Come si diceva, la Tenuta Cuffaro è anche una fattoria didattica: “Abbiamo scelto di tenere animali siciliani, perchè li facciamo conoscere ai nostri bambini. La capra girgentana è l’unica capra autoctona siciliana ed è stata importata in Sicilia dai Greci. E’ la capra che allattò Giove, la famosa Amaltea. I Greci conoscevano infatti le proprietà proteiche del suo latte, che somiglia molto a quello materno ed ecco perchè questa era la capra che allattava Giove: noi per capirlo ci abbiamo messo tremila anni e i Greci avevano già allora queste conoscenze. C’è anche un asino non strettamente siciliano: è la razza asinina con cui Gesù il giorno delle Palme entrò a Gerusalemme. Poi qui abbiamo i cani, una razza autoctona, che è il pastore siciliano (il famoso cane di mannara), introdotto dai fenici. E’ un cane straordinario e siamo riusciti a farlo tornare nella sua purezza”.
Questa tenuta è anche una struttura ricettiva, “perchè – osserva Cuffaro – fare l’agricoltore e tenere un’azienda agricola in equilibrio è molto difficile: qui ospito persone che vengono da tutto il mondo, svedesi, tedeschi, spagnoli, austriaci, statunitensi, polacchi. Godono di questo pezzo meraviglioso di Sicilia, questi luoghi sono il cuore di una Sicilia profonda dove permangono ancora tradizioni antiche, dove è passata la storia e dove si vive serenamente, perchè non ci sono rumori, non c’è inquinamento, né acustico e né luminoso”.
Parlando con l’ex presidente della Regione, non manca infine un riferimento alla sua esperienza in carcere, durata quasi cinque anni: “Credo che la mia vita sia cambiata di più dopo questi cinque anni, che non quando sono stato deputato, senatore o presidente, perchè questa esperienza ha rimesso in ordine i valori della mia vita. Quando facevo politica e i miei figli mi chiedevano, ad esempio, di portarli al cinema, io non c’ero mai.

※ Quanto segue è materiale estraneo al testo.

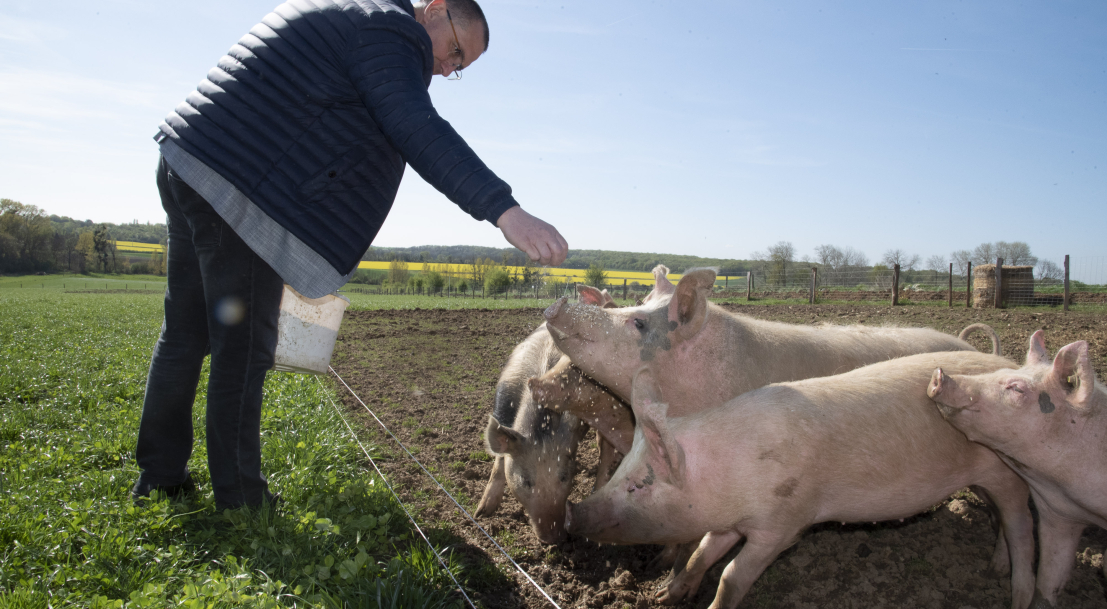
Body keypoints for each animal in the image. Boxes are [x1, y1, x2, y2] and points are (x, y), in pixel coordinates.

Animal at [571, 354, 1036, 609]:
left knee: (1020, 524)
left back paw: (1015, 591)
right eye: (621, 473)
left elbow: (731, 576)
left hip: (1007, 471)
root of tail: (1014, 365)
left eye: (639, 486)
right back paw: (995, 567)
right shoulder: (731, 519)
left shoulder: (783, 523)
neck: (729, 475)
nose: (574, 512)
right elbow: (702, 553)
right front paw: (663, 597)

Ecco, il carcere mi ha fatto pagare un prezzo, mi ha fatto soffrire perchè non potevo stare vicino ai miei cari, a mia moglie, ai miei figli, e non ho neanche potuto raccogliere l’ultimo respiro di mio padre che moriva. «Quando potevo non l’ho fatto – questo ho pensato quando ero detenuto – mentre ora che vorrei stare con i miei familiari non posso». Questa è stata una grande lezione che mi ha dato il carcere e ha riordinato la priorità dei miei valori. Per questo, in carcere, insieme alla sofferenza, ho ritrovato la speranza e la voglia di vivere”.